Once I had the English translations, I could string match to find governorates in English. I aggregated a list of English-translated governorates to search for from the dictionary that maps original Arabic to English governorates in a later step of the workflow. With English, I could be assured that I could get an exact string match given English’s lack of declensions (a word changing its form depending on its syntactical purpose in a sentence). However, I would not be able to pick up a match if a particular governorate was anglicized (transliterated into English) using a different spelling—something I put as a parking lot item to look into later.
Testing
How do we test that this process worked? When testing code, we need to know two things: What is the question or problem we are trying to solve, and is our answer correct or solution effective? There is a third thing we need to implicitly know, which is the metric we need to use to determine if our answer/solution is good, or how good it is. At this point, I returned to the original goal of the project: To increase the number of records with an associated governorate. Thus, we’d want to take a look at how many records that previously didn’t have an associated governorate, get an imputed governorate. (We can also look at what percentage of records without governorates now have an imputed governorate).
But how do we know if these imputed governorates can be trusted?

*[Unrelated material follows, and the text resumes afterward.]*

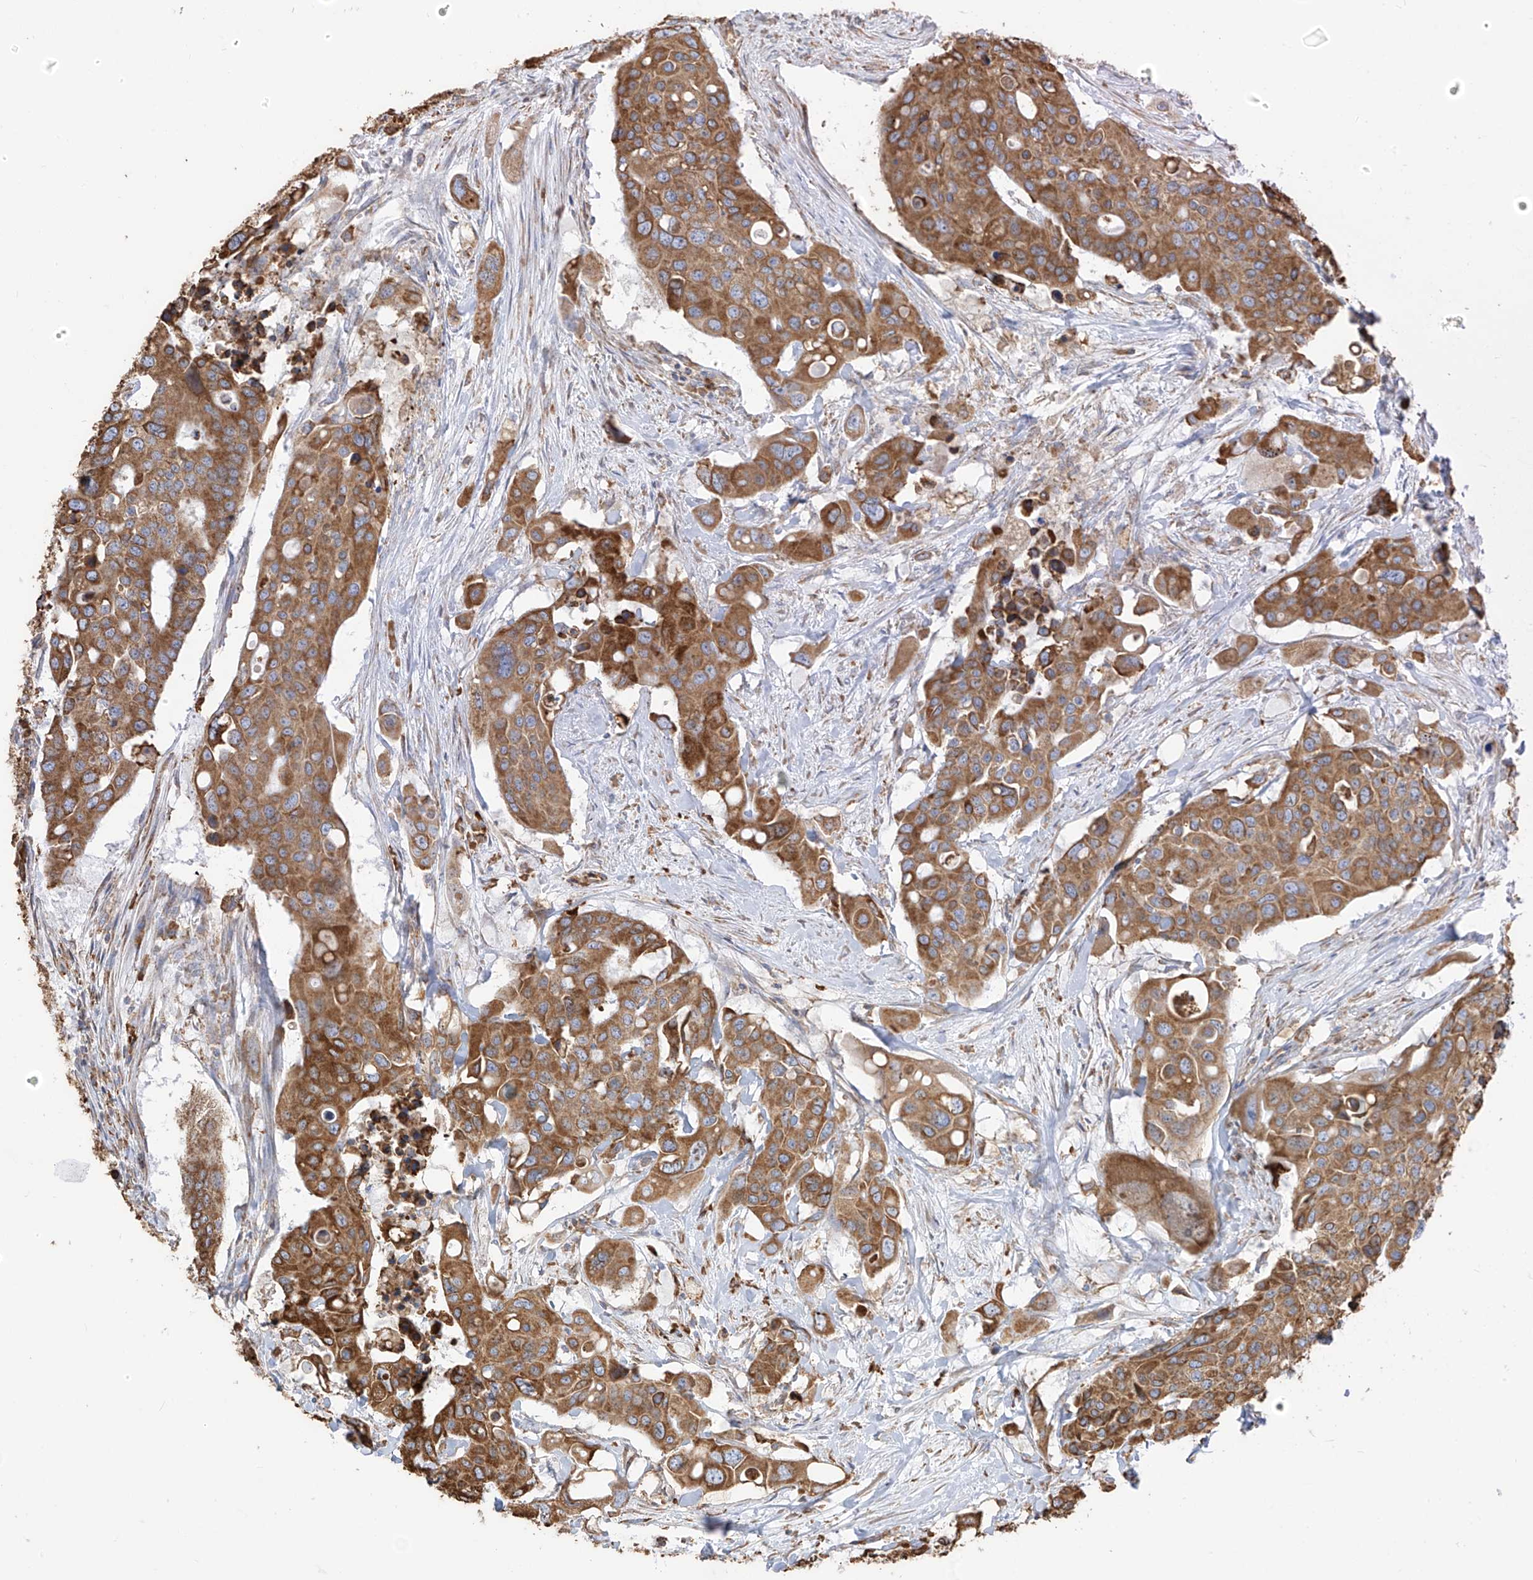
{"staining": {"intensity": "moderate", "quantity": ">75%", "location": "cytoplasmic/membranous"}, "tissue": "colorectal cancer", "cell_type": "Tumor cells", "image_type": "cancer", "snomed": [{"axis": "morphology", "description": "Adenocarcinoma, NOS"}, {"axis": "topography", "description": "Colon"}], "caption": "This photomicrograph reveals colorectal adenocarcinoma stained with immunohistochemistry to label a protein in brown. The cytoplasmic/membranous of tumor cells show moderate positivity for the protein. Nuclei are counter-stained blue.", "gene": "PDIA6", "patient": {"sex": "male", "age": 77}}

Let’s think about what this would look like if this were an assertion. We’d want to know that our imputed governorates match the ground truth—in this case, the (English) governorate labels already assigned to records. I looked at records with existing governorates, and took as a metric the percentage of records where the imputed governorate matched the actual.
There were 560 records that had an originally assigned governorate and a single, consolidated imputed governorate (excluding records with more than one governorate, null values, or locations other than the 14 Syrian governorates) that I used for this test. Of those, 74% of imputed governorates matched the original translations (416 records). This indicates that our method is promising, but needs further refinement and involvement from language partners before fully productionizing into the analytical workflow.